Higher frequency of usage is also the reason for Bird, Bounce, Lime, and Vogo (with no network effects) being able to grow rapidly despite competing with incumbents with large networks effects.
Some of the initial attempts to delve into network effects were focused on understanding and defining the network effects. More recent efforts have yielded a “typology” — for example, NfX provides a categorization schema and enumerates 13 different types of network effects (link). Niskanen Center has a better (though still incomplete) categorization schema wherein they provide a taxonomy of five types of network effects based on the strengths of the “direct” network effects and “indirect’ network effects (link). And, of course, there are researchers and investors who have their variant of “ideology” — a belief system that helps them define a high-level strategy for identifying and leveraging network effects.
However, there is no “theory” that hypothesizes how and why the network effects emerge. They don’t explain why different types of network effects have different strengths. This has lead to significant confusion about differences between network effects and “viral marketing’, “economies of scale”, “brand”, etc.
In this article, we have defined not only a theory underlying the network effects but have also presented an outline of a framework that provides a systematic and step-by-step process of building and strengthening network effects.
We have explained that different types of network effects provide different benefits: viral networks help increase scale; exchange networks help increase engagement and stickiness; and connected networks help strengthen the brand. Finely crafted and activated network effects become stronger on an ongoing basis and help the company to pull ahead from their competitors based on the following:
Viral networks: when current users help to invite and activate new users, it broadens the gap between the company and its competitors and makes it difficult to bridge the ever-growing scale gap.

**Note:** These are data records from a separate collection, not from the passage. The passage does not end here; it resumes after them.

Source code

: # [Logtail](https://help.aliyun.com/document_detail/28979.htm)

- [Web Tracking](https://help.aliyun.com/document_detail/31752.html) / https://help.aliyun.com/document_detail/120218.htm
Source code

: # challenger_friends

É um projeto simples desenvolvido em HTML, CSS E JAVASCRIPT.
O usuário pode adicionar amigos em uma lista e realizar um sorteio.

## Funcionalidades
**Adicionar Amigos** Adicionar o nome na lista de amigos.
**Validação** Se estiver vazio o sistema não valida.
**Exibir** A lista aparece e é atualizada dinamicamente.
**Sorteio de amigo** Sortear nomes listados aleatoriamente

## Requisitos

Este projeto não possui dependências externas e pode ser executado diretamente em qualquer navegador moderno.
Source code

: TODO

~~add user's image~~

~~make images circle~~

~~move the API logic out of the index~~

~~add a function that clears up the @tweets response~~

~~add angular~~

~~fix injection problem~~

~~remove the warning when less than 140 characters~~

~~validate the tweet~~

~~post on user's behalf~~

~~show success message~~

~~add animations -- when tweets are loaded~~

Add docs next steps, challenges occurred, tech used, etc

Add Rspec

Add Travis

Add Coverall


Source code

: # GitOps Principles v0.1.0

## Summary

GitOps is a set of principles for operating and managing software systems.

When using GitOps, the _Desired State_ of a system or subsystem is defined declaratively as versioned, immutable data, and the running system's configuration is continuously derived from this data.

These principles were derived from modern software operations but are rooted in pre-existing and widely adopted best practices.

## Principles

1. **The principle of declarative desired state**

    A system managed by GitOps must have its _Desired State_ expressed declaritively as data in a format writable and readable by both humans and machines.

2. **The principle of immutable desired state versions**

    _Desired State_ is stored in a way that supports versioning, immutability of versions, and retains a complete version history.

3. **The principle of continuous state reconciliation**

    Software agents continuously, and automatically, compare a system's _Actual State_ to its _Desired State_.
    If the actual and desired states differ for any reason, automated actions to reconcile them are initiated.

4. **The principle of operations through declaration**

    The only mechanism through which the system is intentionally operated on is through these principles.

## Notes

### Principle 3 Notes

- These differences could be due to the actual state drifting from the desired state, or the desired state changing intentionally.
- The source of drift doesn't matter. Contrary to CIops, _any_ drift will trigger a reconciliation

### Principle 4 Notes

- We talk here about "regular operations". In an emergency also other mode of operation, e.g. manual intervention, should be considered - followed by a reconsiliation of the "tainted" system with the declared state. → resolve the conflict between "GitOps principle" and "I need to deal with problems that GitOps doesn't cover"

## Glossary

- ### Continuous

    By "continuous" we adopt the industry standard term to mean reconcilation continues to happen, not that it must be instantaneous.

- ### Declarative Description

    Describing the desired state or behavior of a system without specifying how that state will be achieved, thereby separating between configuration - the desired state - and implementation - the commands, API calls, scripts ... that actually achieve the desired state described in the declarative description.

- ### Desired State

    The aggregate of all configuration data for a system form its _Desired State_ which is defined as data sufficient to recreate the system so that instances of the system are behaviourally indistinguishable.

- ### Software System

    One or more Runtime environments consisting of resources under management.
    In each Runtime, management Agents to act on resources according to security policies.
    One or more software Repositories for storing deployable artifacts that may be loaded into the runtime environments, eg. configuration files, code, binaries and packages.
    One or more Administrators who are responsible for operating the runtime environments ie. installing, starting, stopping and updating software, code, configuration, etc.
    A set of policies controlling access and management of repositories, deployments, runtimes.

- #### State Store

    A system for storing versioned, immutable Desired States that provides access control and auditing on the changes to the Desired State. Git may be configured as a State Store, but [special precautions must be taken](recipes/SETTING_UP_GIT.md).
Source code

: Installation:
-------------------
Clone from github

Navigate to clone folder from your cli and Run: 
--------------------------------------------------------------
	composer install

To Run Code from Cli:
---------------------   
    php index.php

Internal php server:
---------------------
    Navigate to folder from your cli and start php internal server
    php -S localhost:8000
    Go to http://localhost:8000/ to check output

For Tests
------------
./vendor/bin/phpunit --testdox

Exchange networks: ongoing value exchange amongst the company’s users increases the switching costs for current users and, therefore, makes it tougher for competitors to lure customers away from the company.
Connected networks: deeper emotional connect with the brand makes it difficult for competitors to lure core customers away from the brand.
Historically, it has been assumed that network effects are dependent on the product’s category in the sense that a company can leverage network effects if and only if company’s category intrinsically is dependent on marketplace dynamics, community-based interactions, etc. By identifying different types of network effects and their dependence on different types of direct user involvement, we have highlighted how companies — even those that don’t have the natural marketplace mechanics or social networking dynamics — can thoughtfully and systematically craft various types of network effects into their products/services.